T-SAC: Sequence-Aware Soft Actor-Critic

Updated 1 January 2026

T-SAC Algorithm is a reinforcement learning method that incorporates temporal sequence modeling using GRUs or transformers to capture historical context.
It improves performance, robustness, and generalization in complex sequential decision-making tasks, notably for engine control in hybrid vehicles.
By replacing standard feedforward networks with sequence-aware architectures, T-SAC enables efficient handling of long-horizon dependencies and dynamic system variations.

T-SAC (Sequence-Aware Soft Actor-Critic) refers to a class of algorithms that enhance the Soft Actor-Critic (SAC) framework for reinforcement learning (RL) by equipping both actor and critic networks with explicit mechanisms for temporal sequence modeling. The explicit goal is to improve performance, robustness, and generalization in challenging real-world sequential decision-making tasks—most notably, engine control optimization in hybrid electric vehicle (HEV) powertrains—by leveraging either recurrent neural networks or attention-based models to capture temporal dependencies in the policy and value functions (Jaleel et al., 6 Aug 2025).

1. Problem Setting and Motivation

T-SAC targets control problems that exhibit strong temporal dependencies, as is typical in electrified powertrain management for series-hybrid electric vehicles.

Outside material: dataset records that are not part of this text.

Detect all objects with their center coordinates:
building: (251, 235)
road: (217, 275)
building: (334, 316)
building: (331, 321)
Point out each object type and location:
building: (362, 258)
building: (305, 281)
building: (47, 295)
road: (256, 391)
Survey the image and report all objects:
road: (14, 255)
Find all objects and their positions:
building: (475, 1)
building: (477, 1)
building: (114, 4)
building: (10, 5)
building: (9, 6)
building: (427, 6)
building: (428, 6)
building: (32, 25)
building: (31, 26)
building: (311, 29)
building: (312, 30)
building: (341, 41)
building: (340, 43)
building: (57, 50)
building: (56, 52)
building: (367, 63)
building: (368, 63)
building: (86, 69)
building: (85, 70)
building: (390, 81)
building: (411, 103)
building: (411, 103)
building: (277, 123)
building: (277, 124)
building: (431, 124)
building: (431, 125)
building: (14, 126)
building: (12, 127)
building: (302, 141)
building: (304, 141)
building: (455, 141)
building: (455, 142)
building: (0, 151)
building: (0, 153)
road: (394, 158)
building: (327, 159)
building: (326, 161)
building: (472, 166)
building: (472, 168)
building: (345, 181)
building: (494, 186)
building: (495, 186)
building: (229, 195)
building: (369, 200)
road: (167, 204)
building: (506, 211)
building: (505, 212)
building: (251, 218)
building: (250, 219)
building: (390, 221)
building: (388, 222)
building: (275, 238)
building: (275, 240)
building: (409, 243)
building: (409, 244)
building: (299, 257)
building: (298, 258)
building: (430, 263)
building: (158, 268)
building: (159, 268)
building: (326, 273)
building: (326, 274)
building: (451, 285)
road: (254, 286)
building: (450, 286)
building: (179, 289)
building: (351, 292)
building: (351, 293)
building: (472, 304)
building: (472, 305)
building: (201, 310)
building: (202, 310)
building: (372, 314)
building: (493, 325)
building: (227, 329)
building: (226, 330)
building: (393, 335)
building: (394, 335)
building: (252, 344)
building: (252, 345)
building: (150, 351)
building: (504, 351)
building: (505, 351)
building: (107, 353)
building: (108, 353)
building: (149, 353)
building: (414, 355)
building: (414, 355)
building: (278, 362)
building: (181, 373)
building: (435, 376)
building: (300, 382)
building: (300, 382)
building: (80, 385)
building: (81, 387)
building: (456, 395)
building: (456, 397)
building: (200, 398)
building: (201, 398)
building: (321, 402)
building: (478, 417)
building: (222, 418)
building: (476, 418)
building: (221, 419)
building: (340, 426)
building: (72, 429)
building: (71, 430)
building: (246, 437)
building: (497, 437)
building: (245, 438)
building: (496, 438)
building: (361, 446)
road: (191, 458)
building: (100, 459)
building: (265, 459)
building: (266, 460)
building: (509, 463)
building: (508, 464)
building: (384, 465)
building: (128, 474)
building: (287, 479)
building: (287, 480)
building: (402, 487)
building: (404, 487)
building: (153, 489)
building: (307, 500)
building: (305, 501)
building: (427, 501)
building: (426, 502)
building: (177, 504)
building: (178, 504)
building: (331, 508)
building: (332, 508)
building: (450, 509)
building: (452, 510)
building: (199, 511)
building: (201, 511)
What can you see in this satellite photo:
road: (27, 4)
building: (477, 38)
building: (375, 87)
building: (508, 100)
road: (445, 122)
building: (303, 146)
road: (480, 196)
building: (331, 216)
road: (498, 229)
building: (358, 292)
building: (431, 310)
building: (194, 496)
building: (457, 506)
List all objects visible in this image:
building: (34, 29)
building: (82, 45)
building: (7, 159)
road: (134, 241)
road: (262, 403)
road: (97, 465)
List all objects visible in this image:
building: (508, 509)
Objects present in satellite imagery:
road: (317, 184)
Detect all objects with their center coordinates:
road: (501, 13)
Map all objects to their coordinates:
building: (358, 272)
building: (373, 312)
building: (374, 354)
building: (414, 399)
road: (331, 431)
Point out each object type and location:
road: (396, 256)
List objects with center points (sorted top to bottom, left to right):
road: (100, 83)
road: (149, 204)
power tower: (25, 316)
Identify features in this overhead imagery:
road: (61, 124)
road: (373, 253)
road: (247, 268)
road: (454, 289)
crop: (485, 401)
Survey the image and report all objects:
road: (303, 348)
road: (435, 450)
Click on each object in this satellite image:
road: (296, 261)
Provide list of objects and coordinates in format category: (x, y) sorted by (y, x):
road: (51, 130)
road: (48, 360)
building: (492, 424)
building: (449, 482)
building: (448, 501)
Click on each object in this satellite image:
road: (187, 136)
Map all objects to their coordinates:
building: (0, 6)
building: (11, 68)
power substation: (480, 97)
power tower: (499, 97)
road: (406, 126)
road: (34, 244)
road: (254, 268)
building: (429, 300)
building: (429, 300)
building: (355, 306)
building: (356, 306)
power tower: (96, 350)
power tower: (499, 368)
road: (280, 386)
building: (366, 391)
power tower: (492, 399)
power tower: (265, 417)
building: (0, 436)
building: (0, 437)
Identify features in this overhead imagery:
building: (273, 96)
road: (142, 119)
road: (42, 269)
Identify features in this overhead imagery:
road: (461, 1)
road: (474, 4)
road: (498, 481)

These systems require coordinated decision-making over extended horizons to optimize fuel consumption and maintain desirable battery state-of-charge (SOC) across variable operating conditions. The high-dimensional, continuous control space (e.g., engine speed and torque) compounds the challenge, and the returns at any step depend non-trivially on the sequence of prior states and actions. Standard SAC algorithms (using feedforward networks as encoders) fail to retain adequate temporal context, treating each observation as i.i.d., and thus often underperform in such settings.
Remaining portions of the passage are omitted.